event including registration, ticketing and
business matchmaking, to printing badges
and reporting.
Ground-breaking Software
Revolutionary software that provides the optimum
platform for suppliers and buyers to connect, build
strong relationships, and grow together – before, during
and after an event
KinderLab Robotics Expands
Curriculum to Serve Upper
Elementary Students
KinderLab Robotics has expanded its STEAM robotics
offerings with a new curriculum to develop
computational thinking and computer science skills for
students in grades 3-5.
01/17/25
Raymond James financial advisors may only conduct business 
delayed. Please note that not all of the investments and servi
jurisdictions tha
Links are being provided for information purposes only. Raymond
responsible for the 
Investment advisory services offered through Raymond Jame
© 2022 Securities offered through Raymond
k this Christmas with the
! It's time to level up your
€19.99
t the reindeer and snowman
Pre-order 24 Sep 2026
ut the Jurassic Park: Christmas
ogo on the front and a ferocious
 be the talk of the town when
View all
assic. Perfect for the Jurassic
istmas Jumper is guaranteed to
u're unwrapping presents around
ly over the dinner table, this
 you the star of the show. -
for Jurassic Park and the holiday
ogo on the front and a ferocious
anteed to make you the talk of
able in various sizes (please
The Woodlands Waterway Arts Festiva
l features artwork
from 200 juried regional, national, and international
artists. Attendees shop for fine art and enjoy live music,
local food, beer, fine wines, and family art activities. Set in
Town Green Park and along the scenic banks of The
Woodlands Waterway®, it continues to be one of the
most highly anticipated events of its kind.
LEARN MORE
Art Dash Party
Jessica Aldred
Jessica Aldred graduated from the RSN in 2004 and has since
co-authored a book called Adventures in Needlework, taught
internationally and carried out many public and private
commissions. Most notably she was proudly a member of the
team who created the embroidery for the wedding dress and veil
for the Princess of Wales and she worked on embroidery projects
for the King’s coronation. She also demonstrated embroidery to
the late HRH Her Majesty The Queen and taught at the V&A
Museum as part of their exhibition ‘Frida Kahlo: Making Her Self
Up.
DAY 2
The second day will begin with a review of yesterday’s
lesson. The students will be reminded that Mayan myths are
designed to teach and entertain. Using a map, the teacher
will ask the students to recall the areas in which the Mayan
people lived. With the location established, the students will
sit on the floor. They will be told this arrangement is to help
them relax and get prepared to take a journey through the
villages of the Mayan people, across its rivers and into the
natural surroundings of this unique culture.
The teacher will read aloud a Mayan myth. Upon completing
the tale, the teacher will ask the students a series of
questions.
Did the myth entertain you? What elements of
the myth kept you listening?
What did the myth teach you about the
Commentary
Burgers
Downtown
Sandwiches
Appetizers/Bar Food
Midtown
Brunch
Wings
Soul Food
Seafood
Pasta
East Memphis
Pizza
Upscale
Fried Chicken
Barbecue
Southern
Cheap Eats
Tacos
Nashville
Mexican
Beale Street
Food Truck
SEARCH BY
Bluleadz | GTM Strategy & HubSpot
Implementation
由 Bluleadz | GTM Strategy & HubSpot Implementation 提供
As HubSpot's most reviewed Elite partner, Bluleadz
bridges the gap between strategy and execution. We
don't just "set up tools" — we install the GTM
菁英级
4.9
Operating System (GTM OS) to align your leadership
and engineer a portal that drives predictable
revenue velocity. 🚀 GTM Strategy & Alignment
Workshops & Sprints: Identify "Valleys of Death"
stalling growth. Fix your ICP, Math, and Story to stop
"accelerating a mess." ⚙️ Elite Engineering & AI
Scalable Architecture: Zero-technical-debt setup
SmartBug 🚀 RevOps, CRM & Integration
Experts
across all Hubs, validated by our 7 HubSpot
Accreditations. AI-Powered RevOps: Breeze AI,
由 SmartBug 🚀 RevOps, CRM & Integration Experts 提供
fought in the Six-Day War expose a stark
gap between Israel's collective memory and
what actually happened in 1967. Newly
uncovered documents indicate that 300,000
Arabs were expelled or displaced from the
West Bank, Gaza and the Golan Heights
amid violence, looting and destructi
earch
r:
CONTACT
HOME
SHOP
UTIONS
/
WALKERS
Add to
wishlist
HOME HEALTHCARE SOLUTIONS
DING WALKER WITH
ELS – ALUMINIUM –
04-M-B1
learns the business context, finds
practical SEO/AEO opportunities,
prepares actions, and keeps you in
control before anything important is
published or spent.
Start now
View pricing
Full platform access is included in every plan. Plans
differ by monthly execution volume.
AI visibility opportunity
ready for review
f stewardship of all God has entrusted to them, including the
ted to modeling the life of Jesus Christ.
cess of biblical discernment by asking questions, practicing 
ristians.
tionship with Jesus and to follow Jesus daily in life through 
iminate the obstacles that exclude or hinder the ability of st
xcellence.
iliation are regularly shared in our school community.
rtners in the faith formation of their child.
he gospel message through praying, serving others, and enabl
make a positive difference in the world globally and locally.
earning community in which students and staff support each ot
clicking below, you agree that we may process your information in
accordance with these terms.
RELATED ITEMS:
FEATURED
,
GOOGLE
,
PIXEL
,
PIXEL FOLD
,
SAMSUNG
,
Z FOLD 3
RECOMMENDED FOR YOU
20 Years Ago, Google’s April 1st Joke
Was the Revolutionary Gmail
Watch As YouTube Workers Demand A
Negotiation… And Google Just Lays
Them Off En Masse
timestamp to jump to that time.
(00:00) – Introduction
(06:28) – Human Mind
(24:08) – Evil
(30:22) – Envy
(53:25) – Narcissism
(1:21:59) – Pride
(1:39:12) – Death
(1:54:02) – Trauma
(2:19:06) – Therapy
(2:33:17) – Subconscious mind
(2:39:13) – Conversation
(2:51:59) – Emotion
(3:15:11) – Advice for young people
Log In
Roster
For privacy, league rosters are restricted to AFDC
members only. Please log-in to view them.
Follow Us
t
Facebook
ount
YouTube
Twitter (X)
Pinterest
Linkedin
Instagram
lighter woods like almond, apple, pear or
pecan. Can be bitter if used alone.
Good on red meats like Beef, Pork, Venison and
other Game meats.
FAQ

::::::::::

Copy out the text of all the rows, substituting "Woodlands Canal" for every "Woodlands Waterway" and leaving everything else untouched.

event including registration, ticketing and
business matchmaking, to printing badges
and reporting.
Ground-breaking Software
Revolutionary software that provides the optimum
platform for suppliers and buyers to connect, build
strong relationships, and grow together – before, during
and after an event
KinderLab Robotics Expands
Curriculum to Serve Upper
Elementary Students
KinderLab Robotics has expanded its STEAM robotics
offerings with a new curriculum to develop
computational thinking and computer science skills for
students in grades 3-5.
01/17/25
Raymond James financial advisors may only conduct business 
delayed. Please note that not all of the investments and servi
jurisdictions tha
Links are being provided for information purposes only. Raymond
responsible for the 
Investment advisory services offered through Raymond Jame
© 2022 Securities offered through Raymond
k this Christmas with the
! It's time to level up your
€19.99
t the reindeer and snowman
Pre-order 24 Sep 2026
ut the Jurassic Park: Christmas
ogo on the front and a ferocious
 be the talk of the town when
View all
assic. Perfect for the Jurassic
istmas Jumper is guaranteed to
u're unwrapping presents around
ly over the dinner table, this
 you the star of the show. -
for Jurassic Park and the holiday
ogo on the front and a ferocious
anteed to make you the talk of
able in various sizes (please
The Woodlands Canal Arts Festiva
l features artwork
from 200 juried regional, national, and international
artists. Attendees shop for fine art and enjoy live music,
local food, beer, fine wines, and family art activities. Set in
Town Green Park and along the scenic banks of The
Woodlands Canal®, it continues to be one of the
most highly anticipated events of its kind.
LEARN MORE
Art Dash Party
Jessica Aldred
Jessica Aldred graduated from the RSN in 2004 and has since
co-authored a book called Adventures in Needlework, taught
internationally and carried out many public and private
commissions. Most notably she was proudly a member of the
team who created the embroidery for the wedding dress and veil
for the Princess of Wales and she worked on embroidery projects
for the King’s coronation. She also demonstrated embroidery to
the late HRH Her Majesty The Queen and taught at the V&A
Museum as part of their exhibition ‘Frida Kahlo: Making Her Self
Up.
DAY 2
The second day will begin with a review of yesterday’s
lesson. The students will be reminded that Mayan myths are
designed to teach and entertain. Using a map, the teacher
will ask the students to recall the areas in which the Mayan
people lived. With the location established, the students will
sit on the floor. They will be told this arrangement is to help
them relax and get prepared to take a journey through the
villages of the Mayan people, across its rivers and into the
natural surroundings of this unique culture.
The teacher will read aloud a Mayan myth. Upon completing
the tale, the teacher will ask the students a series of
questions.
Did the myth entertain you? What elements of
the myth kept you listening?
What did the myth teach you about the
Commentary
Burgers
Downtown
Sandwiches
Appetizers/Bar Food
Midtown
Brunch
Wings
Soul Food
Seafood
Pasta
East Memphis
Pizza
Upscale
Fried Chicken
Barbecue
Southern
Cheap Eats
Tacos
Nashville
Mexican
Beale Street
Food Truck
SEARCH BY
Bluleadz | GTM Strategy & HubSpot
Implementation
由 Bluleadz | GTM Strategy & HubSpot Implementation 提供
As HubSpot's most reviewed Elite partner, Bluleadz
bridges the gap between strategy and execution. We
don't just "set up tools" — we install the GTM
菁英级
4.9
Operating System (GTM OS) to align your leadership
and engineer a portal that drives predictable
revenue velocity. 🚀 GTM Strategy & Alignment
Workshops & Sprints: Identify "Valleys of Death"
stalling growth. Fix your ICP, Math, and Story to stop
"accelerating a mess." ⚙️ Elite Engineering & AI
Scalable Architecture: Zero-technical-debt setup
SmartBug 🚀 RevOps, CRM & Integration
Experts
across all Hubs, validated by our 7 HubSpot
Accreditations. AI-Powered RevOps: Breeze AI,
由 SmartBug 🚀 RevOps, CRM & Integration Experts 提供
fought in the Six-Day War expose a stark
gap between Israel's collective memory and
what actually happened in 1967. Newly
uncovered documents indicate that 300,000
Arabs were expelled or displaced from the
West Bank, Gaza and the Golan Heights
amid violence, looting and destructi
earch
r:
CONTACT
HOME
SHOP
UTIONS
/
WALKERS
Add to
wishlist
HOME HEALTHCARE SOLUTIONS
DING WALKER WITH
ELS – ALUMINIUM –
04-M-B1
learns the business context, finds
practical SEO/AEO opportunities,
prepares actions, and keeps you in
control before anything important is
published or spent.
Start now
View pricing
Full platform access is included in every plan. Plans
differ by monthly execution volume.
AI visibility opportunity
ready for review
f stewardship of all God has entrusted to them, including the
ted to modeling the life of Jesus Christ.
cess of biblical discernment by asking questions, practicing 
ristians.
tionship with Jesus and to follow Jesus daily in life through 
iminate the obstacles that exclude or hinder the ability of st
xcellence.
iliation are regularly shared in our school community.
rtners in the faith formation of their child.
he gospel message through praying, serving others, and enabl
make a positive difference in the world globally and locally.
earning community in which students and staff support each ot
clicking below, you agree that we may process your information in
accordance with these terms.
RELATED ITEMS:
FEATURED
,
GOOGLE
,
PIXEL
,
PIXEL FOLD
,
SAMSUNG
,
Z FOLD 3
RECOMMENDED FOR YOU
20 Years Ago, Google’s April 1st Joke
Was the Revolutionary Gmail
Watch As YouTube Workers Demand A
Negotiation… And Google Just Lays
Them Off En Masse
timestamp to jump to that time.
(00:00) – Introduction
(06:28) – Human Mind
(24:08) – Evil
(30:22) – Envy
(53:25) – Narcissism
(1:21:59) – Pride
(1:39:12) – Death
(1:54:02) – Trauma
(2:19:06) – Therapy
(2:33:17) – Subconscious mind
(2:39:13) – Conversation
(2:51:59) – Emotion
(3:15:11) – Advice for young people
Log In
Roster
For privacy, league rosters are restricted to AFDC
members only. Please log-in to view them.
Follow Us
t
Facebook
ount
YouTube
Twitter (X)
Pinterest
Linkedin
Instagram
lighter woods like almond, apple, pear or
pecan. Can be bitter if used alone.
Good on red meats like Beef, Pork, Venison and
other Game meats.
FAQ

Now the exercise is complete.